On peut porter des jugements de gérants d'estrade sur les performances et la vie "hors-terrain" d'Eugenie Bouchard, mais l'avis des experts ou des gens qui la côtoient a bien plus de valeur. Même si elle se dit fatiguée d'être comparée à Maria Sharapova (photographiée ci-contre avec elle, à Miami, alors qu'Eugenie était une enfant) parce qu'elle veut être reconnue en tant que "Genie" et personne d'autre, Bouchard aurait avantage à écouter les conseils de la championne russe.
Sharapova a elle aussi connu des difficultés après ses premiers succès, et si elle est parvenue à les surmonter c'est à cause de son entourage : «Pour moi, la décision la plus importante n'a rien eu à voir avec le tennis, mais bien avec les personnes avec qui j'ai décidé de m'entourer et qui ont fait les bons choix pour moi.
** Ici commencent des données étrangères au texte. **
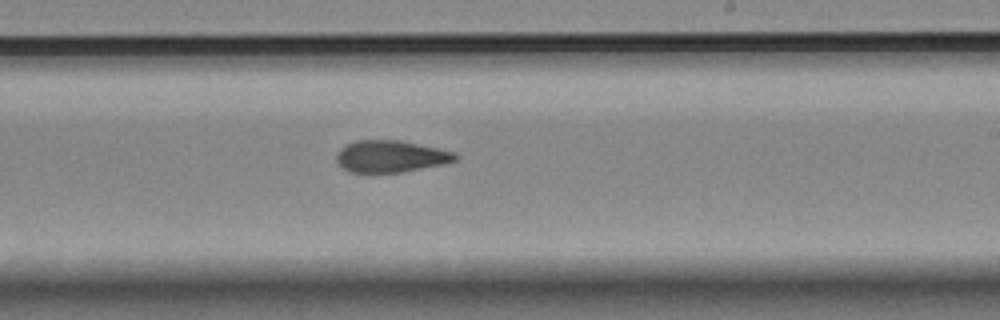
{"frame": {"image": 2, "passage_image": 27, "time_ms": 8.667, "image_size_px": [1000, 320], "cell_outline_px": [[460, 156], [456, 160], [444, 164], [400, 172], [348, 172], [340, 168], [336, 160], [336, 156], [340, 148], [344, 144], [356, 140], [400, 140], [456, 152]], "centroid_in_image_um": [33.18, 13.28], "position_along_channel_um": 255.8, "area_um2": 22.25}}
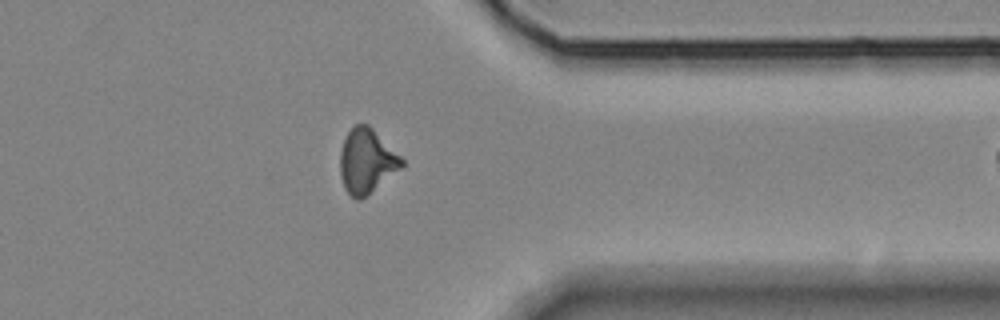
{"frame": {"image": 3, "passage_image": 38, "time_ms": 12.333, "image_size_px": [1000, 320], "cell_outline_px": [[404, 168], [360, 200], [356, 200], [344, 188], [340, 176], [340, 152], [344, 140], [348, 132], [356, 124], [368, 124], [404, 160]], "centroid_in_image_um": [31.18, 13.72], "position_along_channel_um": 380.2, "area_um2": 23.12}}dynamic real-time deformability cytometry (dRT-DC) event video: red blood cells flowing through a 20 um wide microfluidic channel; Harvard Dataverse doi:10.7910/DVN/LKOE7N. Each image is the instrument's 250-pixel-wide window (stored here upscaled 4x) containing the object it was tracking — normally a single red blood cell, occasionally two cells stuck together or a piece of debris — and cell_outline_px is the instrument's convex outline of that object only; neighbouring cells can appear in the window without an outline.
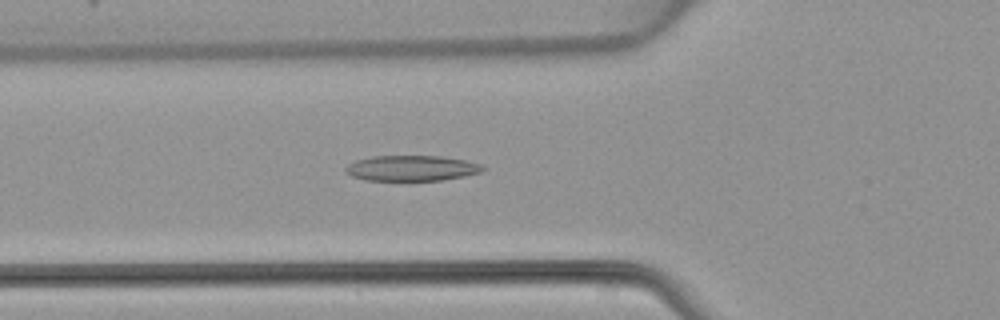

À cet âge, c'est difficile de choisir, on a beaucoup d'opportunités qui s'offre à nous, certaines extrêmement emballantes pour une jeune femme : participer à des grands événements, rencontre des vedettes, se retrouver en couverture de grands magazines.» (...) «Ce sont des choses très "cool" pour une jeune fille et je me suis amusée, mais il ne faut pas oublier que c'est le fait de gagner des matchs de tennis qui m'a amené là», souligne à juste titre celle qui est devenue l'athlète féminine la plus riche de la planète.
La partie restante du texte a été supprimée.